Girl, I get anxious too…

It’s mid-July, and USA Field Hockey’s penultimate selection event is in full swing. EVERYTHING is palpable in the thick Virginia Beach air. It’s like you can smell the stress… yup, there it is… the goalkeepers.

As if their job isn’t stressful enough, let’s toss in evaluation/selection and the opportunity to compare yourself to 10x the number of goalies you’re used to measuring yourself against. The mental and emotional load of the position is hefty. An entire team’s success is based on your failure - you actually have OPPS. It’s personal. Beating a midfielder has no payout compared to beating a gk. You very clearly succeed or fail - and the impact is felt by your entire team.

Many goalkeepers take themselves out of the race before it’s even begun. It’s too much - the anxiety debilitating. Despite a physical presence, we mentally see gks sort into two dysfunctional camps:

“Everything is chaos, but if I’m MORE chaotic - I’m in charge.”

OR

“I’m overstimulated, overmatched, and panicking, but if I shut my feelings down and JUST BE CALM, everything will be fine.”

The nature of the role breeds anxiety. You’re being hunted - if you’re not anxious, we might have a problem!

If we look at anxiety as an energy source (albeit potentially unstable), we open up opportunities to leverage it. The first step to this is shifting our energy out of the amygdala (fear center) to the prefrontal cortex (reasoning and perspective). You have to SEE the problem to solve the problem.

Instead of keeping anxiety in its purest form (unstable) - and only giving yourself the options of “I will become just as unstable to create a false alignment” or “I must extinguish it and everything it’s touched”, there’s a not-so-secret third way. Let’s break it down and name it. You recognize what degree of control you have or don’t have over the variables causing the anxiety. If you can control it - action plan. If you can’t, have a loss-reduction plan and shift the resources to something you can control. That in itself, is control.

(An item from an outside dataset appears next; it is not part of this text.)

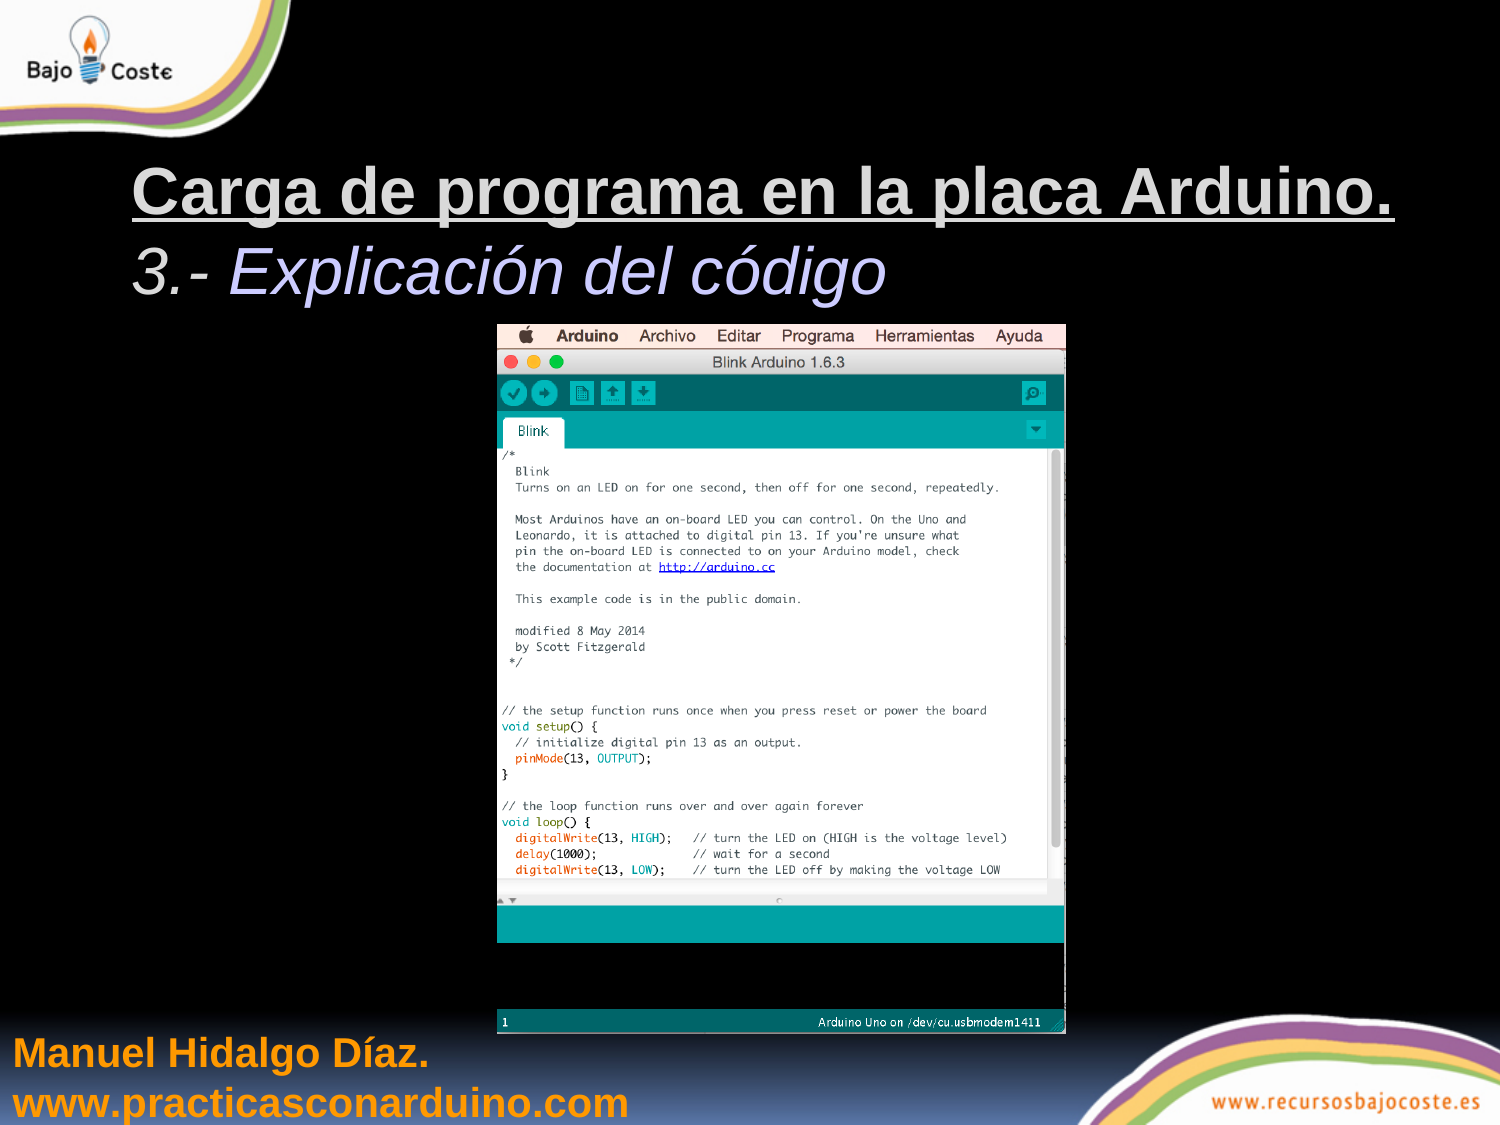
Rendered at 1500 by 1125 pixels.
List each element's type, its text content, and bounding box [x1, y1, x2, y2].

There’s also overflow anxiety that refuses a bucket. Defer it. Tell yourself that you will unpack it fully and with all the emotions and intention it demands, later. “Hey pal, it’s a date, after I do this important thing and get showered and can give you the time you demand, I’ll circle back.” Plot twist, you usually don’t have to circle back - by freeing yourself to act, you don’t have to battle the hypothetical “what ifs”.

By self-regulating, taking out the self-inflicted knife in your back and adding it to your arsenal, you’ve taken the first step towards high performance. Maintain this practice to move the energy productively from brain to body. This is your first signal to yourself that you might be on your own team.

The only one coming to save you is YOU, and this is the start.